Nup153 in Nuclear Transport: Plasticity of Nucleoporin/Transport-Receptor Complexes

Abstract

The MDa sized nuclear pore complexes (NPCs) are among the largest molecular machines in eukaryotic cells and constitute a vital transport conduit between nucleoplasm and cytoplasm. Intrinsically disordered and phenylalanine glycine rich nucleoporins (FG-Nups) form a selective permeability barrier in the center of the NPC, through which large molecules can only pass when piggybacked by nuclear transport receptors (NTRs) that specifically interact with FG-motifs. FG-Nups constitute a complex and distinct non-random amino acid composition of these FG-motifs and inter-FG linkers, but how such heterogeneous sequence composition relates to function and how homotypic interactions between disordered stretches, and transient heterotypic interactions with folded transport receptors could give rise to a transport mechanism is still unclear. This holds true in particular since NTRs seem to bind tightly to FG-Nups (Kd in the nanomolar range), but at the same time move through a pore that is densely filled with FG-motifs (> 50 mM FG) within only a few milliseconds.

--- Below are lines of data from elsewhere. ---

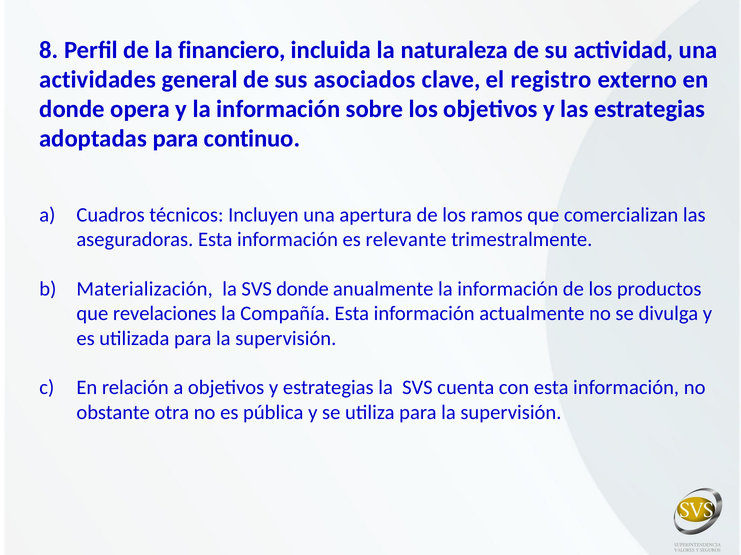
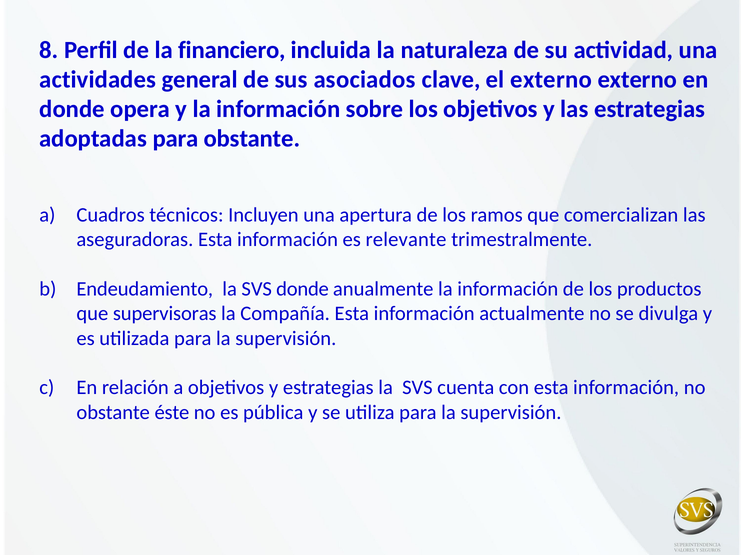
el registro: registro -> externo
para continuo: continuo -> obstante
Materialización: Materialización -> Endeudamiento
revelaciones: revelaciones -> supervisoras
otra: otra -> éste
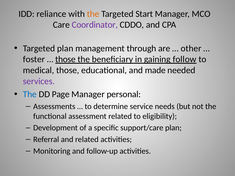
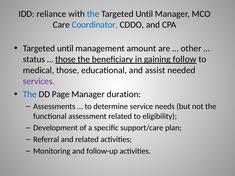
the at (93, 14) colour: orange -> blue
Start at (144, 14): Start -> Until
Coordinator colour: purple -> blue
plan at (65, 48): plan -> until
through: through -> amount
foster: foster -> status
made: made -> assist
personal: personal -> duration
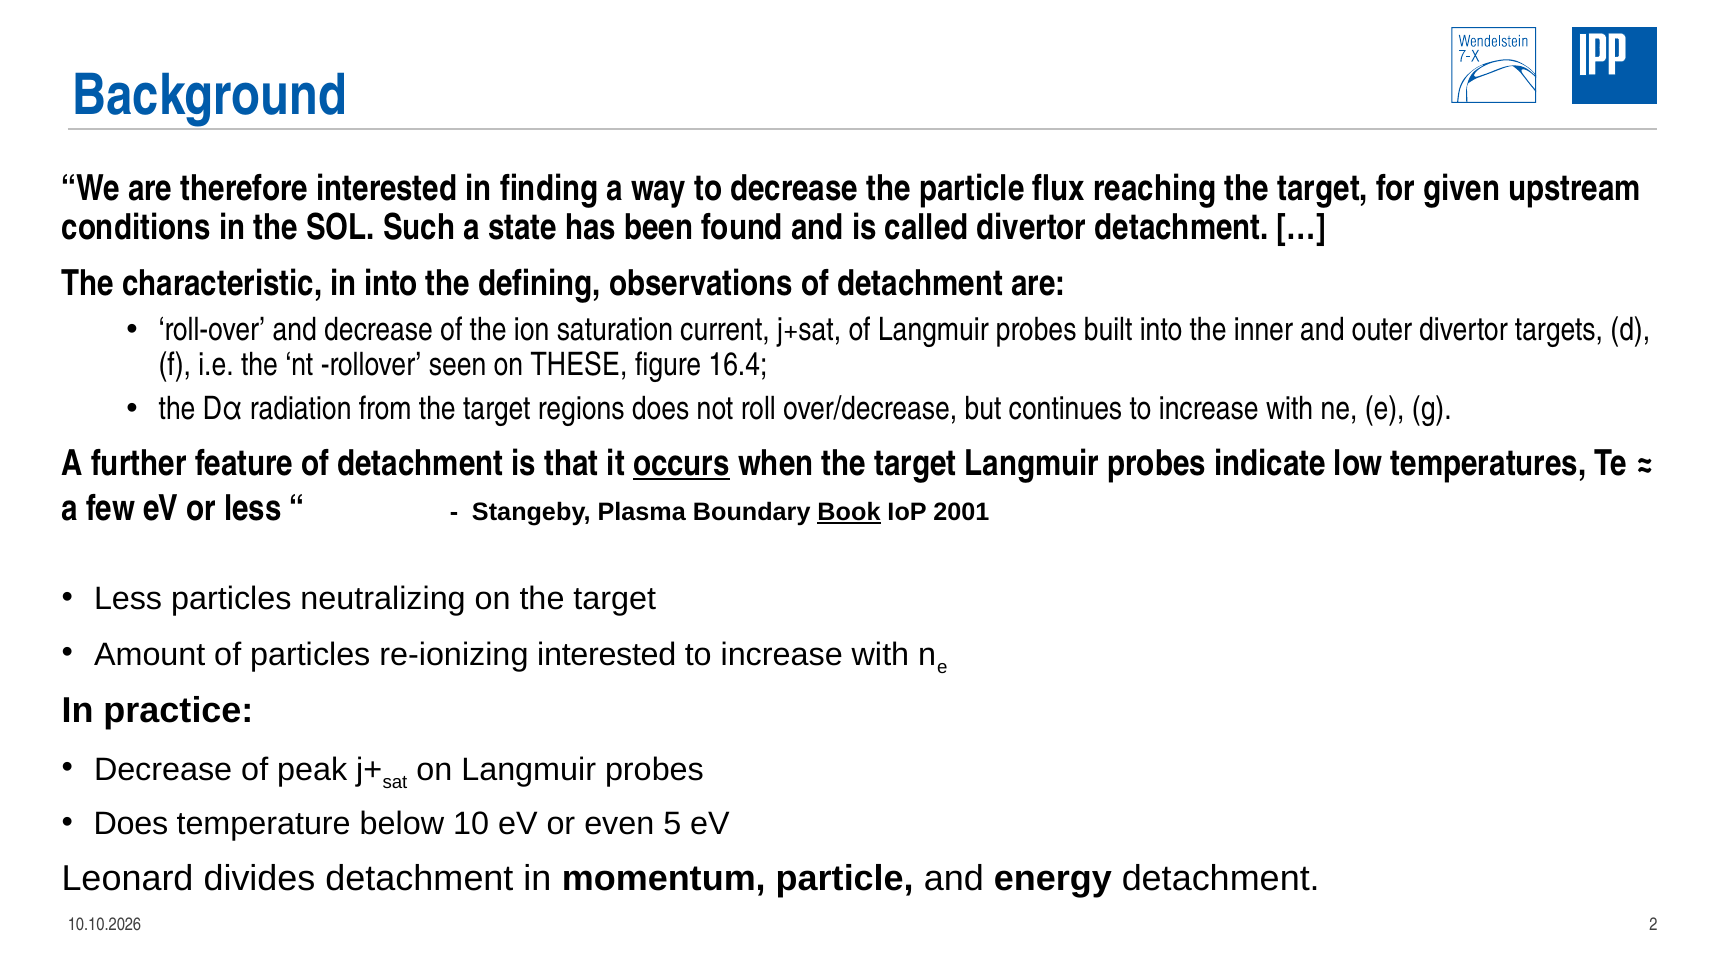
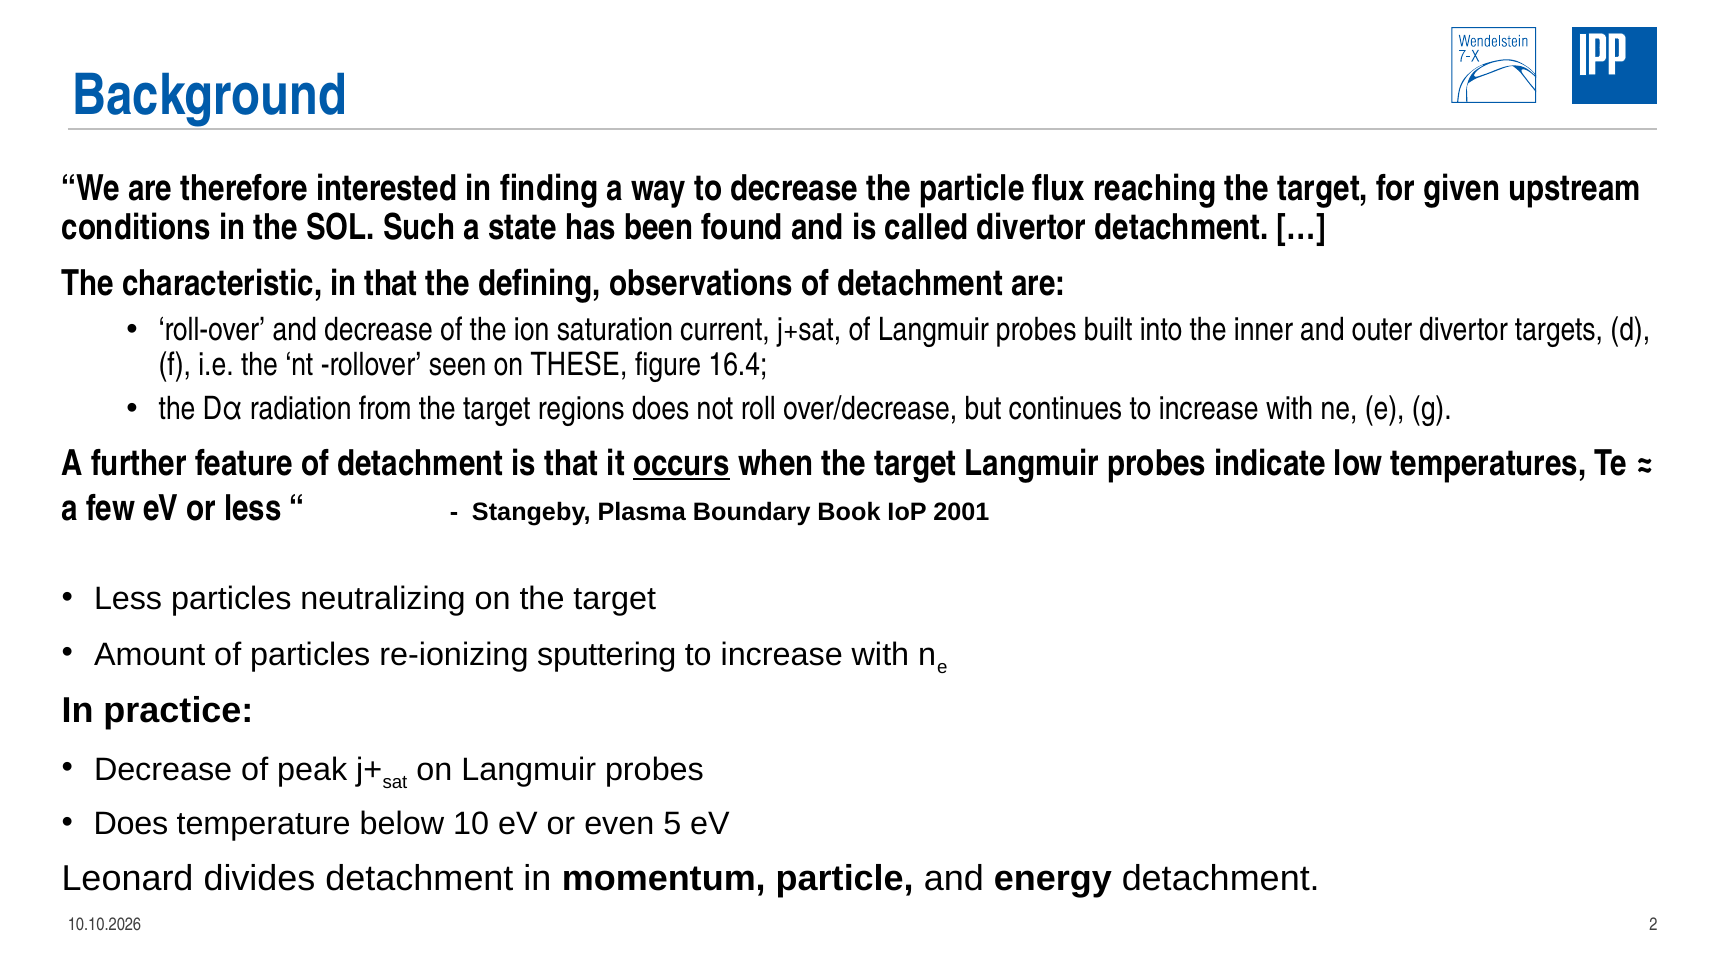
in into: into -> that
Book underline: present -> none
re-ionizing interested: interested -> sputtering
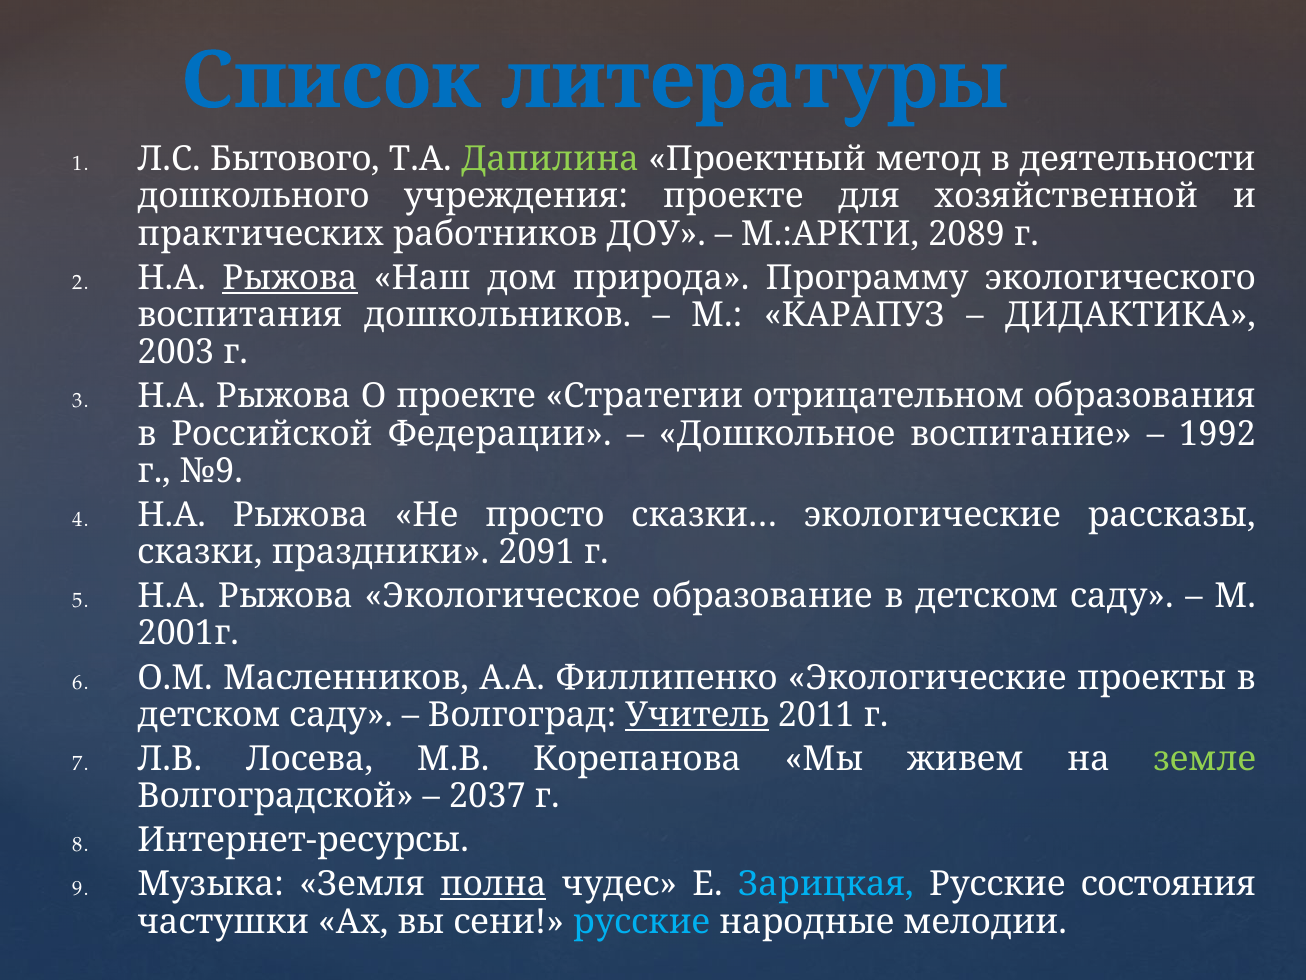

We have now developed an integrated chemical biology-fluorescence approach that allows us to study the molecular plasticity of FG-Nups on the single-molecule level using multi-parameter fluorescence spectroscopy. Despite its inhomogeneous primary sequence, the FG-domain of Nup153 displays a collapsed coil behavior across its entire amino acid sequence. Surprisingly, it retains this collapsed conformation even when bound to NTRs as shown by single-molecule Forster resonance energy transfer and fluorescence anisotropy. However, ultrasensitive photo-induced electron transfer experiments combined with picosecond resolved fluorescence fluctuation analysis revealed the formation of very flexible and dynamic complexes. Screening different labeling sites allowed us to detect differential binding modes of the Nup153·NTR interaction. These results have wide implications on how nuclear transport can pursue specifically and fast inside the nuclear pore complex.